Saturday, 1 August 2009

How do you choose your teacher?

All too often our choice of teacher is based on our likes and dislikes. We may choose a yoga teacher because we like the person or maybe they play nice music in the class, or burn candles or incense or they conform to how we want our teacher to be. In other words we feel comfortable with them.

But yoga is not about feeling comfortable. Yoga is transformation. Transformation into what? Who can say. If we have an idea of where we're going it's not transformation we're simply heading for an idealised known.

Think of it like a 'Star Trek' adventure - to boldly go where you've not been before. And the role of the teacher is not to take us somewhere she's been and leave us there but to help us on our journey of discovery. To hold our hand or give us a shove when we need it.

A teacher I know who worked with a famous guru at his ashram in India says that he didn't actually like the man but that he stayed for the teaching. Yogananda said of his guru: "Sri Yukteswar's intuition was penetrating; heedless of remarks, he often replied to one's unexpressed thoughts... I daresay he would have been the most sought-after guru in India had his speech not been so candid."

I am reminded of one of Anthony de Mello's stories (in The Prayer of the Frog: v. 1). A spiritual seeker resisted all the temptations the Devil through at him but failed to recognise God because he didn't like the way he spoke, dressed or behaved. "Such is the fate of those who, in their search for God, are willing to shed everything except their notions of what God really is."

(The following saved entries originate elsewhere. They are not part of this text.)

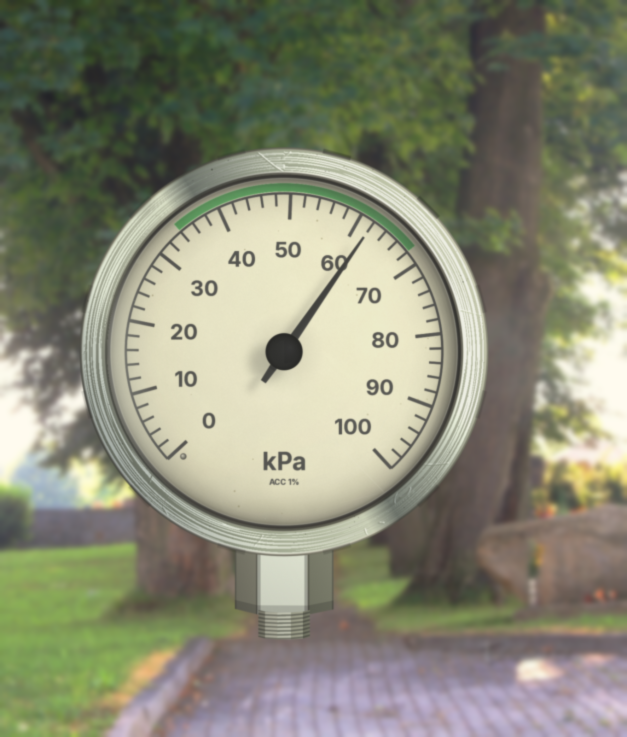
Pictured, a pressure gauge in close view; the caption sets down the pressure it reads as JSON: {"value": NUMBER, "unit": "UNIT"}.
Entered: {"value": 62, "unit": "kPa"}
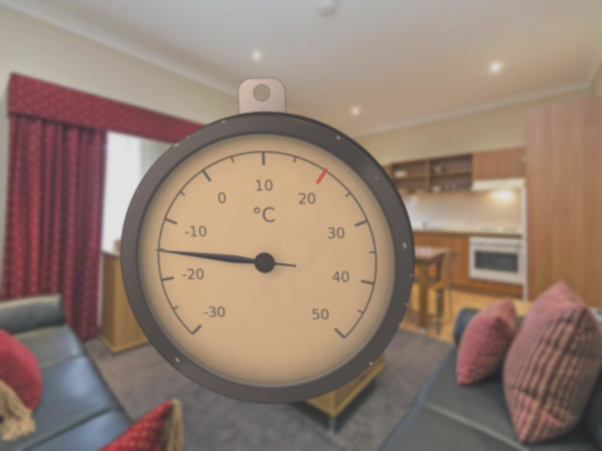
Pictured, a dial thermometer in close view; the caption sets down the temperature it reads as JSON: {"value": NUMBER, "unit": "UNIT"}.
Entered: {"value": -15, "unit": "°C"}
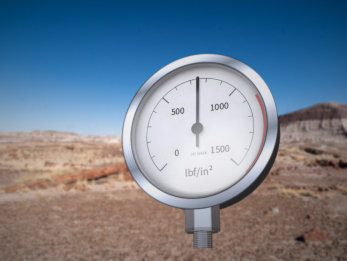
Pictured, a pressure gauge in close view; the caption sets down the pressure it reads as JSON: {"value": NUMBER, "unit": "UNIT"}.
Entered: {"value": 750, "unit": "psi"}
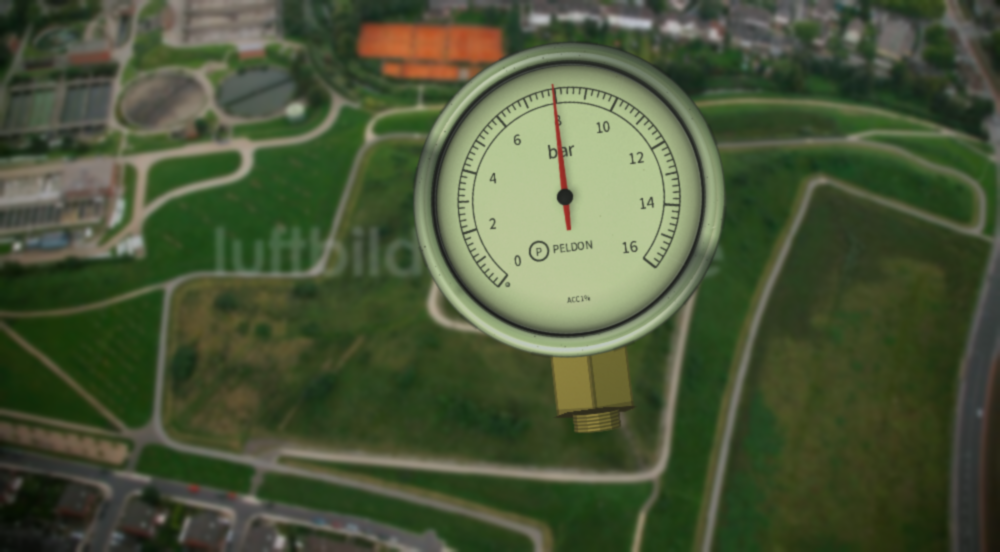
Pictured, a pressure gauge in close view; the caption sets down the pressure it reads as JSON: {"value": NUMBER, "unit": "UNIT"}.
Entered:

That's not to say of course that you can't like the teacher or that she shouldn't play nice music etc! It's just that such things are irrelevant. Incidentally the fascinating story of how Yogananda met his guru is told in his Autobiography of a Yogi

One day we may find our self alone and then we have to find the guru within to encourage us to new understanding. There are few among us who manage to do this. The late Vanda Scaravelli was one and so is her student Diane Long whom I am fortunate to have as my teacher. We would do well to emulate such teachers. By that I don't mean by hanging on their words or slavishly following their actions but rather in adopting their approach to the work.